Jurek: Nie ulegajmy magii słowa „lecznicza”, ale nie bójmy się słowa „marihuana”
Nadzwyczajna sejmowa podkomisja zaproponowała 26 stycznia, by zamiast uprawiać konopie w Polsce, sprowadzać ją z zagranicy i w kraju, na miejscu, zajmować się produkcją leków na bazie marihuany. O opinię w sprawie legalizacji medycznej marihuany był pytany w programie „Gość Wydarzeń” Marek Jurek.
Były marszałek Sejmu zaapelował, by w tej kwestii „nie ulegać magii słowa »lecznicza«”, ale też by nie ulegać „strachowi przed słowem »marihuana«”. – Absolutnie skonsultujmy lekarzy – podkreślił Jurek.

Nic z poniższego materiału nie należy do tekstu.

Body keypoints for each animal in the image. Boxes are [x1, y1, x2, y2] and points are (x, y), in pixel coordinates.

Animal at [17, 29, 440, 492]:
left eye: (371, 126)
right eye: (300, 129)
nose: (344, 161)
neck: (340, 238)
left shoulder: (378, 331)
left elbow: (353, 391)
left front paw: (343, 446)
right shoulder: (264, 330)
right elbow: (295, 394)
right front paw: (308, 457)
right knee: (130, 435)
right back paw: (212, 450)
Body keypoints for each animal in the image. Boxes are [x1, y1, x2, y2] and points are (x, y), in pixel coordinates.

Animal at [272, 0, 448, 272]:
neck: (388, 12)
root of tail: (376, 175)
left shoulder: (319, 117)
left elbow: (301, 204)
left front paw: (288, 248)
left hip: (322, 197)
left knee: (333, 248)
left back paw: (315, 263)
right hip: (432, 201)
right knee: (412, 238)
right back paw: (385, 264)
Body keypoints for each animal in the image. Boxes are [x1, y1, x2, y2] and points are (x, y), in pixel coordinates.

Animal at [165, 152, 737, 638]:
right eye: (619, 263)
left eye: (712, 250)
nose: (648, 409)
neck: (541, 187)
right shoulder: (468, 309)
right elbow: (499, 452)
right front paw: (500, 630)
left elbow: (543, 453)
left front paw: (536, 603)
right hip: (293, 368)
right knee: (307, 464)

Europoseł wyjaśniał, że gdy po raz pierwszy usłyszał o medycznej marihuanie, to skojarzył ją z morfiną, którą podaje się niektórym pacjentom, by pomogła im w walce z bólem.
– Teraz słyszę czasem inne informacje, że tak, jak w nadmiarze np. morfina, ale i każdy narkotyk, działa halucynogennie i tak dalej. Że trzeba to kontrolować. Więc mówię: wysłuchajmy lekarzy bez żadnych uprzedzeń – zaznaczył polityk. Jurek podkreślił też, że on sam nie chce kierować się ani nadziejami, ani uprzedzeniami w tej sprawie, dlatego też ponownie zaapelował, by na temat medycznej marihuany wypowiedzieli się przede wszystkim eksperci.